НАБОР ЗАДАНИЙ
a) Перепишите дословно отрывок из текста о постановках классики, начиная со слов «Но классика на» и заканчивая словами «с ней метаморфозы.».
b) Какое восклицание, согласно тексту о постановках классики, Дмитрий Крымов добавил в название спектакля по пьесе «Поздняя любовь»?

Оккультизм высокого порядка. Тамара Ляленкова

2015, Радио Свобода

Не секрет, что сочинения классиков у многих школьников вызывают скуку, и учителя литературы советуют смотреть экранизацию в надежде, что сюжет подростка увлечет и он с жаром примется уже за текст. Или хотя бы получит представление, о чем, собственно, был написан роман .

Драматургам повезло больше – их пьесы можно посмотреть в театре, Чехова – для начала в МХАТе, Островского - в Малом театре, дух которого, отлитый в бронзу Александр Николаевич и олицетворяет. И это будет традиционное прочтение классики, которое, конечно, оставит в юной душе некоторые впечатления времени и событий, ни имеющие ничего общего с его собственной жизнью. После такого спектакля учитель смело может задавать традиционные вопросы, а ученик – писать вечное сочинение про «луч света в темном царстве».
 
Но классика на то и классика, что она не просто вечная, а вечно актуальная. Другое дело, что устаревает язык (не чувства), обстоятельства (но не события). Дмитрий Крымов, поставивший спектакль по пьесе А.Островского «Поздняя любовь», добавил в название «О-й!», и это восклицание, пожалуй, полностью характеризует все происходящие с ней метаморфозы.

ИСХОДНЫЕ ДАННЫЕ
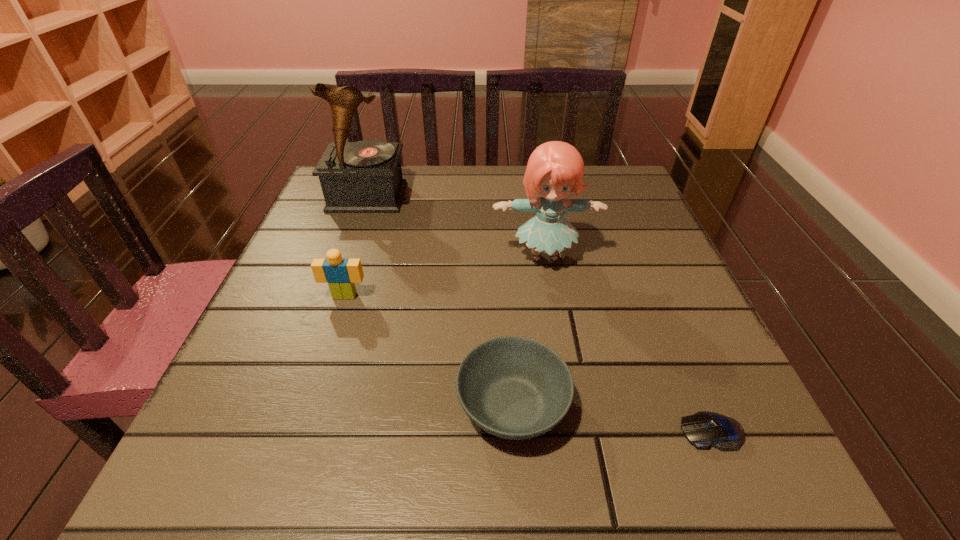
Locate an element on the screen. The width and height of the screenshot is (960, 540). free space between the soup bowl and the third shortest object is located at coordinates (429, 350).

You are a GUI agent. You are given a task and a screenshot of the screen. Output one action in this format:
    pyautogui.click(x=<x>, y=<y>)
    Task: Click on the unoccupied area between the fourth tallest object and the fourth nearest object
    
    Given the screenshot: What is the action you would take?
    pyautogui.click(x=529, y=331)

The height and width of the screenshot is (540, 960). Find the location of `vacant area that lies between the phonograph_record and the rightmost object`. vacant area that lies between the phonograph_record and the rightmost object is located at coordinates (540, 314).

Image resolution: width=960 pixels, height=540 pixels. What are the coordinates of `vacant space that is in between the Lego and the farthest object` in the screenshot? It's located at (356, 246).

Find the location of a particular element. Image resolution: width=960 pixels, height=540 pixels. empty space that is in between the doll and the Lego is located at coordinates (444, 276).

At what (x,y) coordinates should I click in order to perform the action: click on vacant area between the Lego and the soup bowl. Please return your answer as a coordinate pair (x, y). Looking at the image, I should click on (429, 350).

The width and height of the screenshot is (960, 540). I want to click on free point between the Lego and the second farthest object, so click(444, 276).

Where is `vacant area between the second farthest object and the phonograph_record`? The image size is (960, 540). vacant area between the second farthest object and the phonograph_record is located at coordinates (456, 227).

Locate an element on the screen. This screenshot has height=540, width=960. vacant area between the fourth nearest object and the farthest object is located at coordinates (456, 227).

Identify which object is located as the nearest to the shortest object. Please provide its 2D coordinates. Your answer should be formatted as a tuple, i.e. [(x, y)], where the tuple contains the x and y coordinates of a point satisfying the conditions above.

[(513, 387)]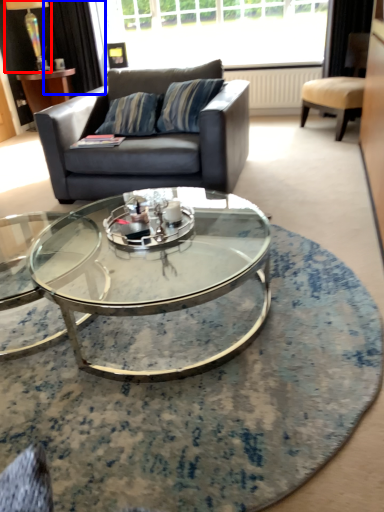
Question: Which object appears closest to the camera in this image, lamp (highlighted by a red box) or curtain (highlighted by a blue box)?

Choices:
 (A) lamp
 (B) curtain

Answer: (A)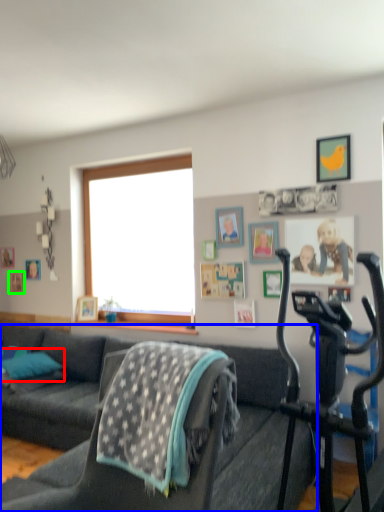
Question: Considering the real-world distances, which object is farthest from pillow (highlighted by a red box)? studio couch (highlighted by a blue box) or picture frame (highlighted by a green box)?

Choices:
 (A) studio couch
 (B) picture frame

Answer: (B)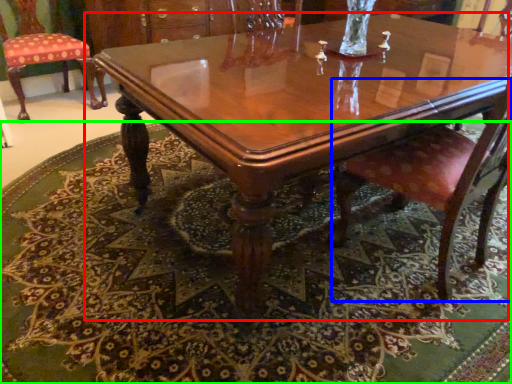
Question: Which object is the closest to the coffee table (highlighted by a red box)? Choose among these: chair (highlighted by a blue box) or mat (highlighted by a green box).

Choices:
 (A) chair
 (B) mat

Answer: (A)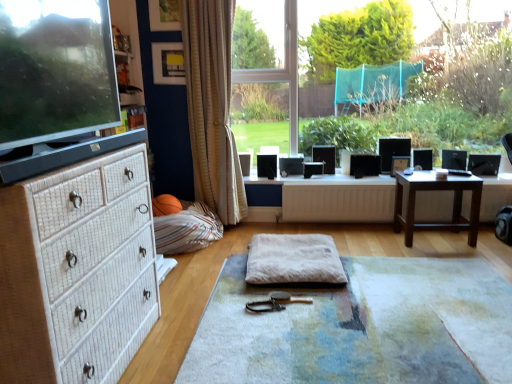
The image size is (512, 384). What are the coordinates of `blank space above white textured radiator at center (from a real-world perspective)` in the screenshot? It's located at (328, 184).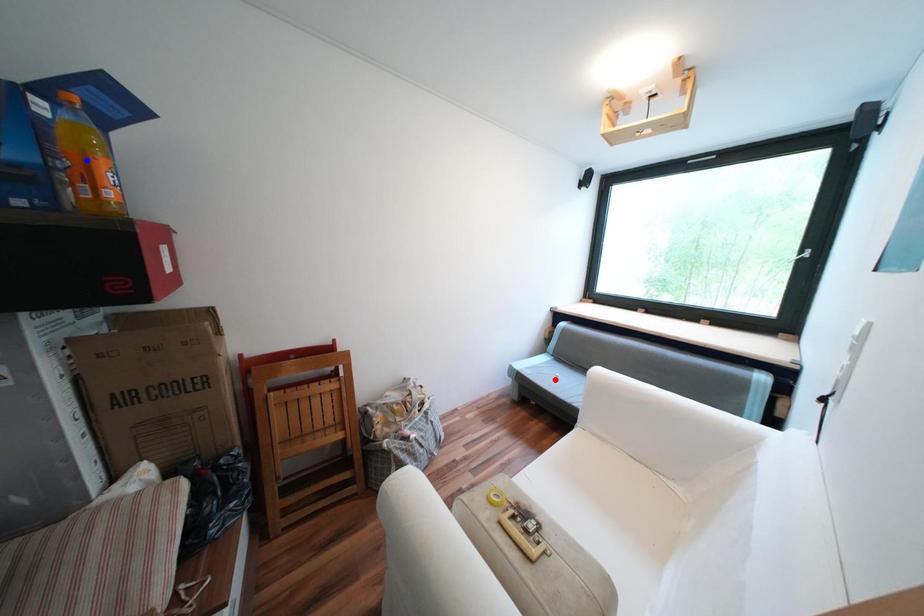
Question: In the image, two points are highlighted. Which point is nearer to the camera? Reply with the corresponding letter.

Choices:
 (A) blue point
 (B) red point

Answer: (A)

СПИСОК ОТВЕТОВ
a)
Но классика на то и классика, что она не просто вечная, а вечно актуальная. Другое дело, что устаревает язык (не чувства), обстоятельства (но не события). Дмитрий Крымов, поставивший спектакль по пьесе А.Островского «Поздняя любовь», добавил в название «О-й!», и это восклицание, пожалуй, полностью характеризует все происходящие с ней метаморфозы.

b) Восклицание «О-й!».